WORK TASK: Below is a listing to repeat exactly, with its pictures left out.

AVAILABLE DATA:
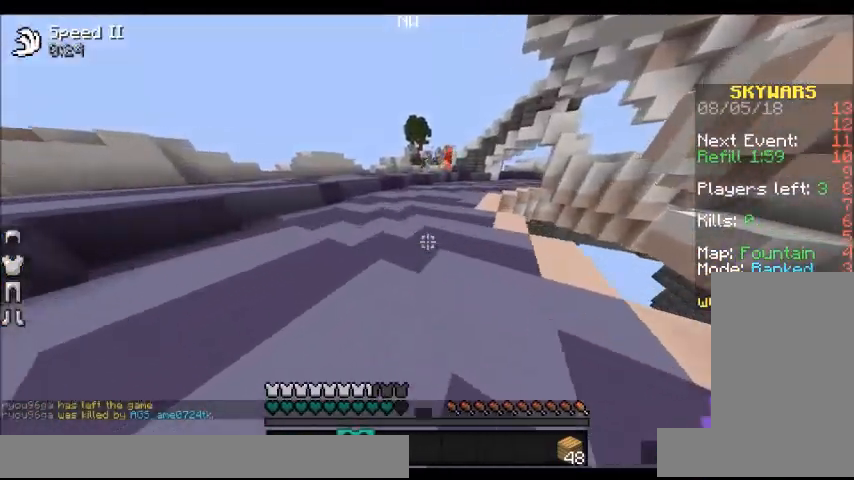
{"keys": ["w"], "mouse": [], "events": []}
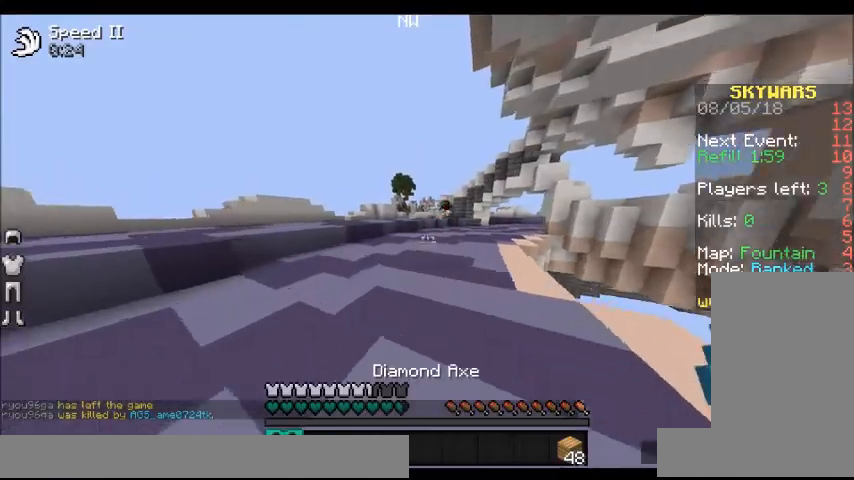
{"keys": ["w"], "mouse": [], "events": []}
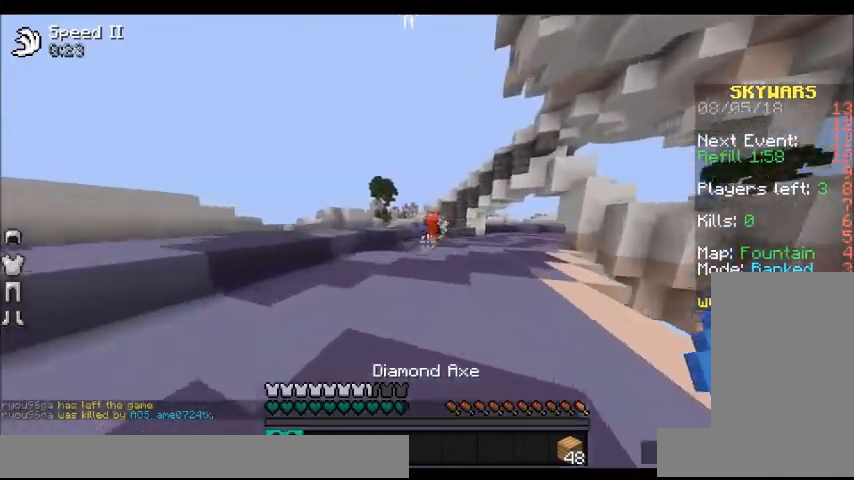
{"keys": ["w"], "mouse": [], "events": [[400, "mouse_left", "down"], [467, "mouse_left", "up"]]}
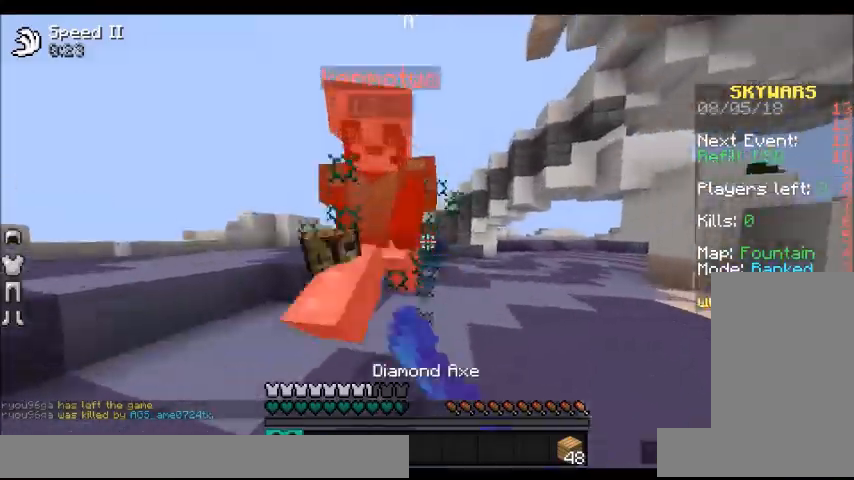
{"keys": ["a"], "mouse": ["left"], "events": [[67, "a", "down"], [67, "mouse_left", "down"], [67, "w", "up"], [167, "mouse_left", "up"], [167, "s", "down"], [201, "mouse_left", "down"], [301, "mouse_left", "up"], [334, "mouse_left", "down"], [468, "mouse_left", "up"], [468, "s", "up"], [501, "mouse_left", "down"]]}
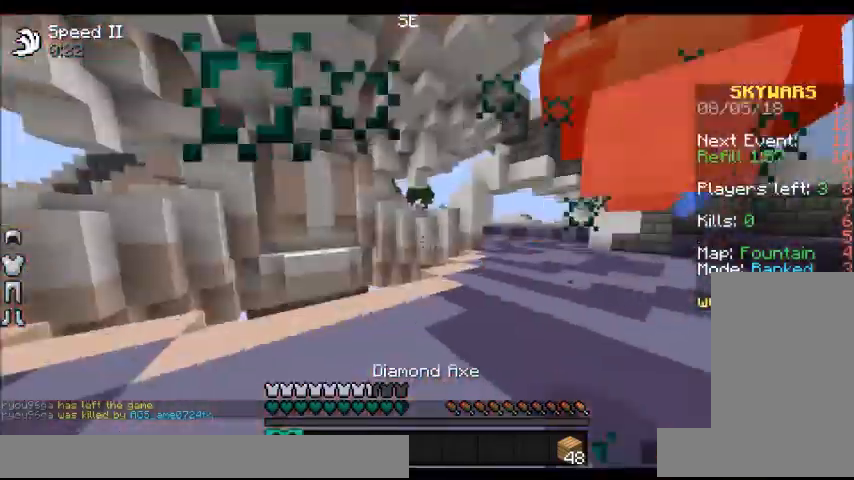
{"keys": ["w"], "mouse": ["left"], "events": [[67, "w", "down"], [100, "mouse_left", "up"], [167, "a", "up"], [200, "mouse_left", "down"], [300, "a", "down"], [300, "mouse_left", "up"], [367, "mouse_left", "down"], [467, "a", "up"], [467, "mouse_left", "up"], [500, "mouse_left", "down"]]}
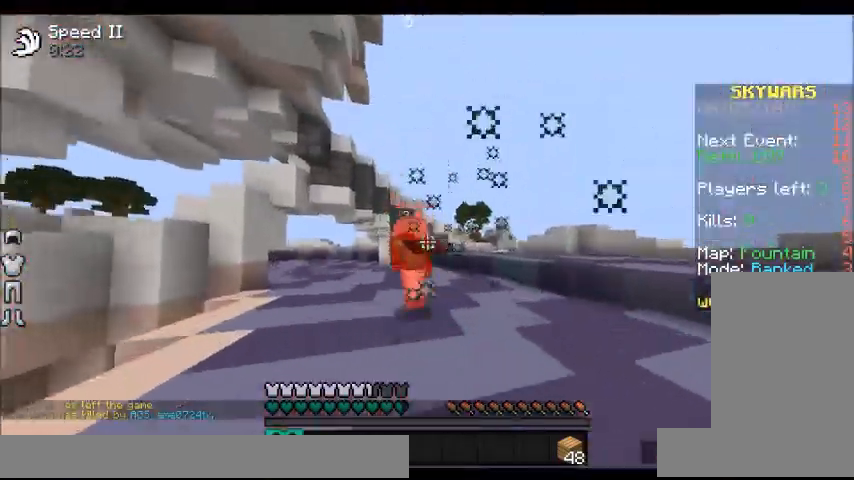
{"keys": ["space", "w"], "mouse": [], "events": [[101, "mouse_left", "up"], [201, "mouse_left", "down"], [301, "mouse_left", "up"], [367, "a", "down"], [367, "mouse_left", "down"], [468, "mouse_left", "up"], [501, "a", "up"], [501, "space", "down"]]}
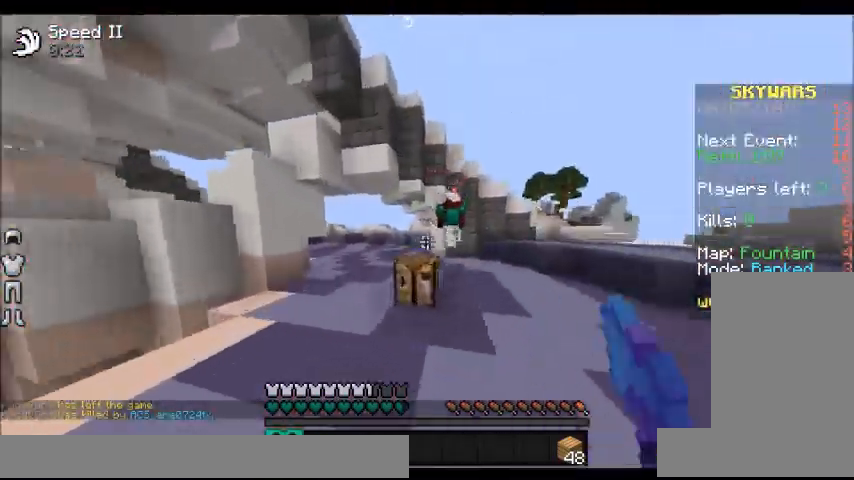
{"keys": ["w"], "mouse": [], "events": [[67, "mouse_left", "down"], [100, "mouse_left", "up"], [167, "a", "down"], [200, "mouse_left", "down"], [267, "space", "up"], [300, "mouse_left", "up"], [400, "mouse_left", "down"], [500, "a", "up"], [500, "mouse_left", "up"]]}
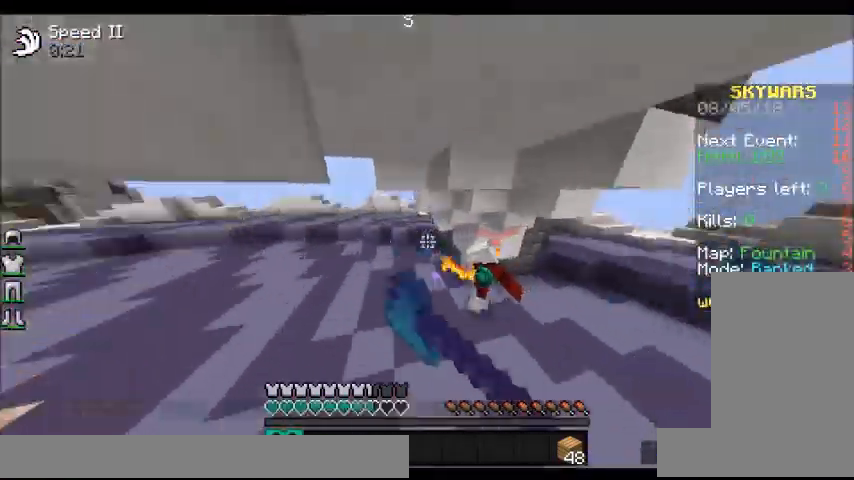
{"keys": ["a", "w"], "mouse": ["left"], "events": [[167, "a", "down"], [201, "mouse_left", "down"], [301, "mouse_left", "up"], [368, "mouse_left", "down"], [468, "mouse_left", "up"], [501, "mouse_left", "down"]]}
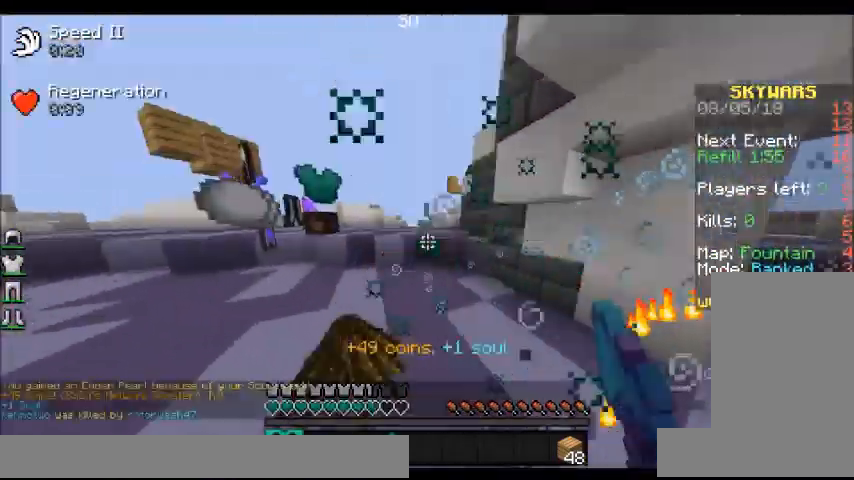
{"keys": ["a", "w"], "mouse": [], "events": [[100, "mouse_left", "up"], [167, "mouse_left", "down"], [267, "mouse_left", "up"], [367, "a", "up"], [367, "mouse_left", "down"], [400, "a", "down"], [400, "mouse_left", "up"]]}
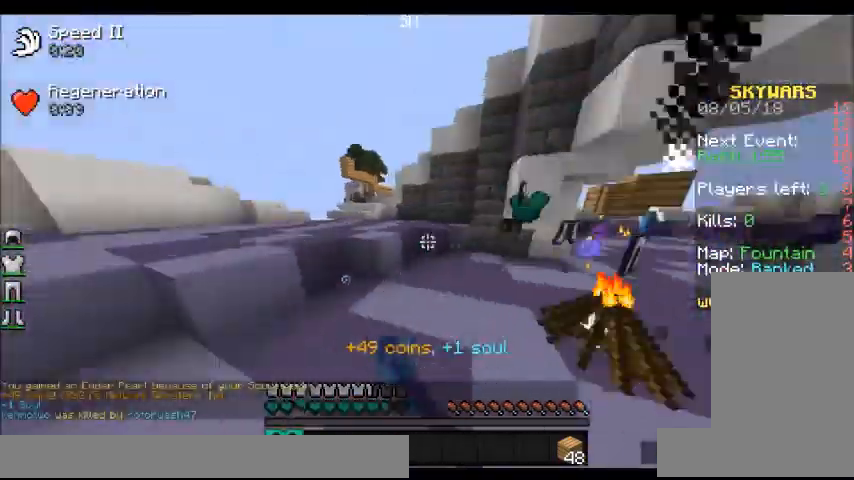
{"keys": ["w"], "mouse": ["left"], "events": [[101, "a", "up"], [201, "a", "down"], [367, "a", "up"], [501, "mouse_left", "down"]]}
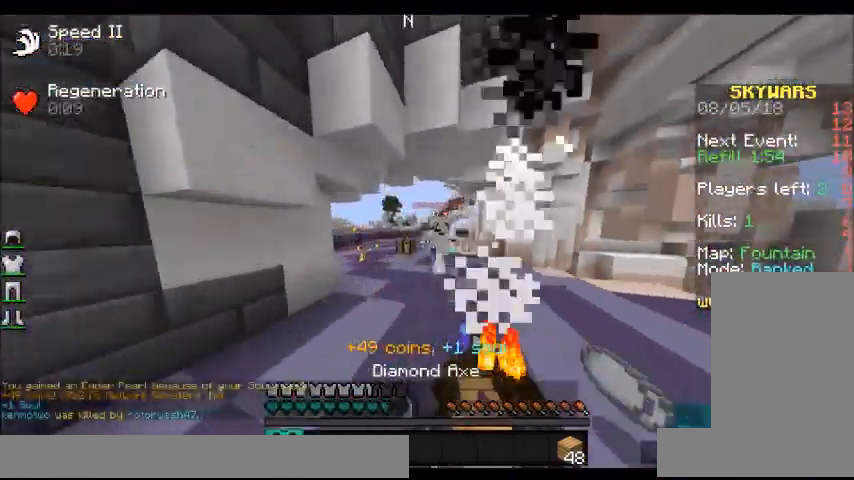
{"keys": ["a", "w"], "mouse": ["left"], "events": [[100, "d", "down"], [100, "mouse_left", "up"], [200, "mouse_left", "down"], [267, "d", "up"], [267, "mouse_left", "up"], [300, "a", "down"], [367, "mouse_left", "down"], [400, "mouse_left", "up"], [500, "mouse_left", "down"]]}
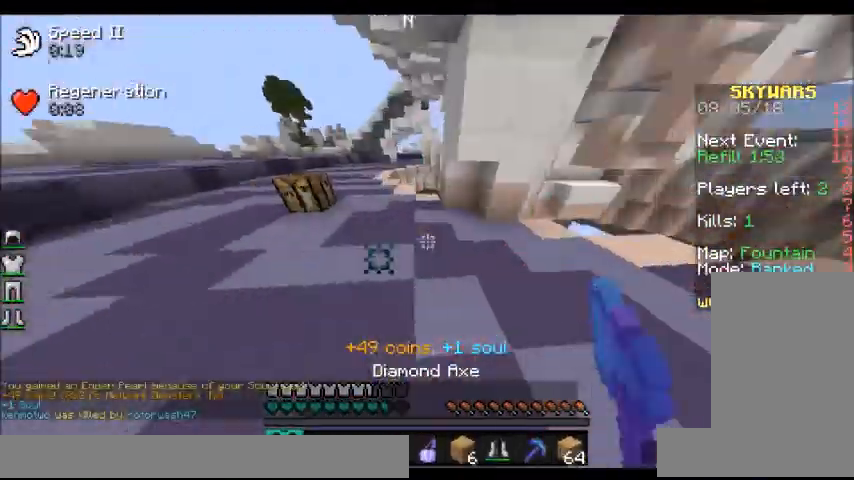
{"keys": ["w"], "mouse": ["left"], "events": [[67, "mouse_left", "up"], [101, "d", "down"], [167, "a", "up"], [167, "mouse_left", "down"], [267, "mouse_left", "up"], [334, "mouse_left", "down"], [401, "mouse_left", "up"], [468, "mouse_left", "down"], [501, "d", "up"]]}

YOUR SOLUTION:
{"keys": ["w"], "mouse": [], "events": []}
{"keys": ["w"], "mouse": [], "events": []}
{"keys": ["w"], "mouse": [], "events": [[400, "mouse_left", "down"], [467, "mouse_left", "up"]]}
{"keys": ["a"], "mouse": ["left"], "events": [[67, "a", "down"], [67, "mouse_left", "down"], [67, "w", "up"], [167, "mouse_left", "up"], [167, "s", "down"], [201, "mouse_left", "down"], [301, "mouse_left", "up"], [334, "mouse_left", "down"], [468, "mouse_left", "up"], [468, "s", "up"], [501, "mouse_left", "down"]]}
{"keys": ["w"], "mouse": ["left"], "events": [[67, "w", "down"], [100, "mouse_left", "up"], [167, "a", "up"], [200, "mouse_left", "down"], [300, "a", "down"], [300, "mouse_left", "up"], [367, "mouse_left", "down"], [467, "a", "up"], [467, "mouse_left", "up"], [500, "mouse_left", "down"]]}
{"keys": ["space", "w"], "mouse": [], "events": [[101, "mouse_left", "up"], [201, "mouse_left", "down"], [301, "mouse_left", "up"], [367, "a", "down"], [367, "mouse_left", "down"], [468, "mouse_left", "up"], [501, "a", "up"], [501, "space", "down"]]}
{"keys": ["w"], "mouse": [], "events": [[67, "mouse_left", "down"], [100, "mouse_left", "up"], [167, "a", "down"], [200, "mouse_left", "down"], [267, "space", "up"], [300, "mouse_left", "up"], [400, "mouse_left", "down"], [500, "a", "up"], [500, "mouse_left", "up"]]}
{"keys": ["a", "w"], "mouse": ["left"], "events": [[167, "a", "down"], [201, "mouse_left", "down"], [301, "mouse_left", "up"], [368, "mouse_left", "down"], [468, "mouse_left", "up"], [501, "mouse_left", "down"]]}
{"keys": ["a", "w"], "mouse": [], "events": [[100, "mouse_left", "up"], [167, "mouse_left", "down"], [267, "mouse_left", "up"], [367, "a", "up"], [367, "mouse_left", "down"], [400, "a", "down"], [400, "mouse_left", "up"]]}
{"keys": ["w"], "mouse": ["left"], "events": [[101, "a", "up"], [201, "a", "down"], [367, "a", "up"], [501, "mouse_left", "down"]]}
{"keys": ["a", "w"], "mouse": ["left"], "events": [[100, "d", "down"], [100, "mouse_left", "up"], [200, "mouse_left", "down"], [267, "d", "up"], [267, "mouse_left", "up"], [300, "a", "down"], [367, "mouse_left", "down"], [400, "mouse_left", "up"], [500, "mouse_left", "down"]]}
{"keys": ["w"], "mouse": ["left"], "events": [[67, "mouse_left", "up"], [101, "d", "down"], [167, "a", "up"], [167, "mouse_left", "down"], [267, "mouse_left", "up"], [334, "mouse_left", "down"], [401, "mouse_left", "up"], [468, "mouse_left", "down"], [501, "d", "up"]]}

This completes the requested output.